Related Work & Insights¶
- Relation to BLIP family: EDJE can be viewed as an efficient replacement for BLIP's re-ranking capability; the core contribution is shifting visual feature extraction from online to offline.
- Connection to ColBERT: The approach shares conceptual similarity with ColBERT's token-level offline storage in text retrieval, but adds a compression dimension.
- Relation to Q-Former: The token compression layer resembles BLIP-2's Q-Former but is lighter and focuses on compression rather than generation.

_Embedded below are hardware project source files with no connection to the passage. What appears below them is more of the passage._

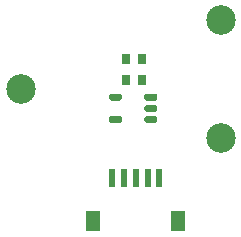
<source format=gbr>
%TF.GenerationSoftware,KiCad,Pcbnew,5.1.10*%
%TF.CreationDate,2021-07-19T16:22:53-07:00*%
%TF.ProjectId,dogbone,646f6762-6f6e-4652-9e6b-696361645f70,rev?*%
%TF.SameCoordinates,Original*%
%TF.FileFunction,Soldermask,Bot*%
%TF.FilePolarity,Negative*%
%FSLAX46Y46*%
G04 Gerber Fmt 4.6, Leading zero omitted, Abs format (unit mm)*
G04 Created by KiCad (PCBNEW 5.1.10) date 2021-07-19 16:22:53*
%MOMM*%
%LPD*%
G01*
G04 APERTURE LIST*
%ADD10R,0.600000X1.550000*%
%ADD11R,1.200000X1.800000*%
%ADD12R,0.725000X0.900000*%
%ADD13C,2.500000*%
G04 APERTURE END LIST*
D10*
%TO.C,J1*%
X54334400Y-98145600D03*
D11*
X59934400Y-101745600D03*
X52734400Y-101745600D03*
D10*
X55334400Y-98145600D03*
X56334400Y-98145600D03*
X57334400Y-98145600D03*
X58334400Y-98145600D03*
%TD*%
%TO.C,U1*%
G36*
G01*
X55169900Y-93037600D02*
X55169900Y-93337600D01*
G75*
G02*
X55019900Y-93487600I-150000J0D01*
G01*
X54219900Y-93487600D01*
G75*
G02*
X54069900Y-93337600I0J150000D01*
G01*
X54069900Y-93037600D01*
G75*
G02*
X54219900Y-92887600I150000J0D01*
G01*
X55019900Y-92887600D01*
G75*
G02*
X55169900Y-93037600I0J-150000D01*
G01*
G37*
G36*
G01*
X58169900Y-93037600D02*
X58169900Y-93337600D01*
G75*
G02*
X58019900Y-93487600I-150000J0D01*
G01*
X57219900Y-93487600D01*
G75*
G02*
X57069900Y-93337600I0J150000D01*
G01*
X57069900Y-93037600D01*
G75*
G02*
X57219900Y-92887600I150000J0D01*
G01*
X58019900Y-92887600D01*
G75*
G02*
X58169900Y-93037600I0J-150000D01*
G01*
G37*
G36*
G01*
X58169900Y-92087600D02*
X58169900Y-92387600D01*
G75*
G02*
X58019900Y-92537600I-150000J0D01*
G01*
X57219900Y-92537600D01*
G75*
G02*
X57069900Y-92387600I0J150000D01*
G01*
X57069900Y-92087600D01*
G75*
G02*
X57219900Y-91937600I150000J0D01*
G01*
X58019900Y-91937600D01*
G75*
G02*
X58169900Y-92087600I0J-150000D01*
G01*
G37*
G36*
G01*
X55169900Y-91137600D02*
X55169900Y-91437600D01*
G75*
G02*
X55019900Y-91587600I-150000J0D01*
G01*
X54219900Y-91587600D01*
G75*
G02*
X54069900Y-91437600I0J150000D01*
G01*
X54069900Y-91137600D01*
G75*
G02*
X54219900Y-90987600I150000J0D01*
G01*
X55019900Y-90987600D01*
G75*
G02*
X55169900Y-91137600I0J-150000D01*
G01*
G37*
G36*
G01*
X58169900Y-91137600D02*
X58169900Y-91437600D01*
G75*
G02*
X58019900Y-91587600I-150000J0D01*
G01*
X57219900Y-91587600D01*
G75*
G02*
X57069900Y-91437600I0J150000D01*
G01*
X57069900Y-91137600D01*
G75*
G02*
X57219900Y-90987600I150000J0D01*
G01*
X58019900Y-90987600D01*
G75*
G02*
X58169900Y-91137600I0J-150000D01*
G01*
G37*
%TD*%
D12*
%TO.C,R4*%
X56899400Y-89827100D03*
X55524400Y-89827100D03*
%TD*%
%TO.C,C1*%
X56857900Y-88049100D03*
X55482900Y-88049100D03*
%TD*%
D13*
%TO.C,H3*%
X46577000Y-90623000D03*
%TD*%
%TO.C,H2*%
X63520000Y-94760000D03*
%TD*%
%TO.C,H1*%
X63520000Y-84740000D03*
%TD*%
M02*

</source>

- Comparison with LightningDOT: LightningDOT performs re-ranking with region features but compresses each region to a single vector, making it closer in nature to an embedding model than a true joint encoder.
Rating¶
- Novelty: ⭐⭐⭐⭐ The core idea (offline visual features + compressed tokens) is intuitively clear, though each component has precedents.
- Experimental Thoroughness: ⭐⭐⭐⭐⭐ Validation spans multiple backbones, with detailed ablations, semantic visualization, and comprehensive efficiency analysis.
- Writing Quality: ⭐⭐⭐⭐⭐ Problem formulation is precise, motivation is exceptionally clear, and bottleneck analysis is data-driven.
- Value: ⭐⭐⭐⭐⭐ High practical value; fills the gap left by the absence of joint-encoder re-rankers in multimodal retrieval.